Grizzly facility makes debut at S.F. Zoo

Only two and a half years removed from their mother’s euthanasia, orphaned grizzly bear sisters Kiona and Kachina now have something to be happy about. The Hearst Grizzly Gulch, a newly constructed bear dwelling facility at the San Francisco Zoo, will celebrate its grand opening today.

The $3.7 million, one-acre habitat, located in the east wing of the zoo, is equipped with a 20,000-gallon pool, heated rocks, a waterfall and an herb meadow. San Francisco Zoo is now one of only three animal facilities in the state that house grizzly bears.

“These bears are a reminder that humans have to learn to coexist with wildlife,” said Paul Garcia, public relations manager at the San Francisco Zoo.

However, it has been a long journey to San Francisco for the bears. Sired in Montana, the bears lost their mother when she was euthanized after ransacking a rancher’s grain supply.

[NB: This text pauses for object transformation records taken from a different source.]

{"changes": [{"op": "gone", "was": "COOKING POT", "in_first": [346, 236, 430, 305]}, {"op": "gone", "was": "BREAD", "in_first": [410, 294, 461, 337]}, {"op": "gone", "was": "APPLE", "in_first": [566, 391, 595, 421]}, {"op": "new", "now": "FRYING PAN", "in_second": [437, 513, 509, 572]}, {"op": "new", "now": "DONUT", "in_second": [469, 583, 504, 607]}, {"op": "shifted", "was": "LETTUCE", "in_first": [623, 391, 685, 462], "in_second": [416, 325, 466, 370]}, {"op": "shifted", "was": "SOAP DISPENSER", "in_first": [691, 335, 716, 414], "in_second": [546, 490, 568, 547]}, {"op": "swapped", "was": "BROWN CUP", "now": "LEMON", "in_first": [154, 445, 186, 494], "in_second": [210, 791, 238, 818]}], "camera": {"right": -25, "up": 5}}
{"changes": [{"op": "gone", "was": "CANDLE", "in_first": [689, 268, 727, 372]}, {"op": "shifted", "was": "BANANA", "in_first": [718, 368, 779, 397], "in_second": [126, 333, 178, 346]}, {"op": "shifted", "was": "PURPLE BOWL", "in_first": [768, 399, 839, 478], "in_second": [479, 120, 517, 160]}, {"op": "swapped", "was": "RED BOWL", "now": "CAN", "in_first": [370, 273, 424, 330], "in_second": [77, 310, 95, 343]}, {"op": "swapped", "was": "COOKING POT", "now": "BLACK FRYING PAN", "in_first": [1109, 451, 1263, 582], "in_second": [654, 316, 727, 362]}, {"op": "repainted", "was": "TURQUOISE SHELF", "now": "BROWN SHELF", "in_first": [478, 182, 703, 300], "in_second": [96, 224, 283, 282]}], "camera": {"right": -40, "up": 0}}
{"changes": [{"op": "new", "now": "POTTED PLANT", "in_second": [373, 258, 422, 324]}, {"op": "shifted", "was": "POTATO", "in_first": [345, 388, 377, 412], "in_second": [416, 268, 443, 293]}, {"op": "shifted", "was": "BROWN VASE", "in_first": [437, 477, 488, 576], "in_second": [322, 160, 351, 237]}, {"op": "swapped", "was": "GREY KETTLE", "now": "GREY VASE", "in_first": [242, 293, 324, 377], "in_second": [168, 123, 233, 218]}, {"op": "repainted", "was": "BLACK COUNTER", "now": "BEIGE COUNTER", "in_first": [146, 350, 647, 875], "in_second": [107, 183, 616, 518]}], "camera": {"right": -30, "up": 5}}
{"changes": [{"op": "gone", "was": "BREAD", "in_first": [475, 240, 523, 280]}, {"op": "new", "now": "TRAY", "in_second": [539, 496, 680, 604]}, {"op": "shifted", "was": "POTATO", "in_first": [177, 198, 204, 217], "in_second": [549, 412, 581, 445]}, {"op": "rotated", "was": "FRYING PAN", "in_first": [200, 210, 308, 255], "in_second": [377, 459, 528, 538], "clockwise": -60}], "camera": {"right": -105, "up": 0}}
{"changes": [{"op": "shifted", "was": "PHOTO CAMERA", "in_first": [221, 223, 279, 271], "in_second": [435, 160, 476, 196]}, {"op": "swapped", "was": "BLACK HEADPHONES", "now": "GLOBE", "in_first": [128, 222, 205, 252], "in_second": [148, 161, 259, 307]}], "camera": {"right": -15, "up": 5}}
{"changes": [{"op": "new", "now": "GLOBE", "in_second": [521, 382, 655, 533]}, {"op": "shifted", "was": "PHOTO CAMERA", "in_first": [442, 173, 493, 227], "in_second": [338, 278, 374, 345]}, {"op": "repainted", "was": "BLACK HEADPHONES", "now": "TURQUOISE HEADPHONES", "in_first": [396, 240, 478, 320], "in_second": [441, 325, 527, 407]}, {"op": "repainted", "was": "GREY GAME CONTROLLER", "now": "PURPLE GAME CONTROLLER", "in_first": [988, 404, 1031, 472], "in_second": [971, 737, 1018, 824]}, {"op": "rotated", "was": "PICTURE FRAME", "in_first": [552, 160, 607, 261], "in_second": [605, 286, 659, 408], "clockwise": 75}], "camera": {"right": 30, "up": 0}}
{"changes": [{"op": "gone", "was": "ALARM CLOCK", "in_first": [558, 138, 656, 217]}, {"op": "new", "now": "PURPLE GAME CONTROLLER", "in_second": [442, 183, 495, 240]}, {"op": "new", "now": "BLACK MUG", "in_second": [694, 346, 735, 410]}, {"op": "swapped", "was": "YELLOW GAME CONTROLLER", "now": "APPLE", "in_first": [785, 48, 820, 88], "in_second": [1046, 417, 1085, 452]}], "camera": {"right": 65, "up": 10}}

Montana conservationist Cindy Poett had hoped the girls “would just go their own ways and become wild bears” after their mother’s death. But they, like their mother, rummaged a rancher’s grain storage. They were scheduled for euthanasia less than three years ago.

Poett then started efforts to find a home for the bears. She phoned Fred Carroll, Hearst Grizzly Gulch campaign chair at the San Francisco Zoo, just days prior to the bears’ execution. “From what I understood, these bears were raising hell in the communities,” Carroll said.

Though Carroll didn’t hesitate to take the bears, financing to house the sisters was an issue, Poett said. The William Randolph Hearst Foundation donated $1 million to the facility while zoo directors raised the rest through private donations.

The sister bears, then nameless and only 18 months old, arrived at the zoo weighing 200 pounds each. Today, the feistier Kachina weighs 360 pounds, while her bigger, laid-back sister Kiona weighs 410 pounds. Female grizzlies reach their full size around the age of 7 or 8. “Kachina is the scrappier one who usually starts the fight,” said Deb Cano, the zoo’s bearkeeper.

The sisters’ daily diet consists of 2 pounds of fish, 14 pounds of produce, a horse bone and bear chow. “When they smell the cherry pie filling, they just come running,” Carroll said.

Grizzly bears were numerous in the Golden State long ago. “The last grizzly bear that was shot on record in California was in 1922 in Tulare County,” Garcia said.

Construction for the facility began Jan. 27.

One of the gulch’s features expected to be very popular with visitors is the underwater view of the bear pool.

GRIZZLY BEARS

AT A GLANCE

<b>» Average life span: 25-30 years.

» Daily diet: 2 pounds of fish, 14 pounds of produce, one horse bone, bear chow.

» Adult weight for females: As much as 700-800 pounds.

» Factoid 1: S.F. Zoo’s first grizzly bear was named “Monarch” by Examiner publisher William Randolph Hearst in the 1890s.

» Factoid 2: Now-extinct California Grizzly Bear appears on state flag.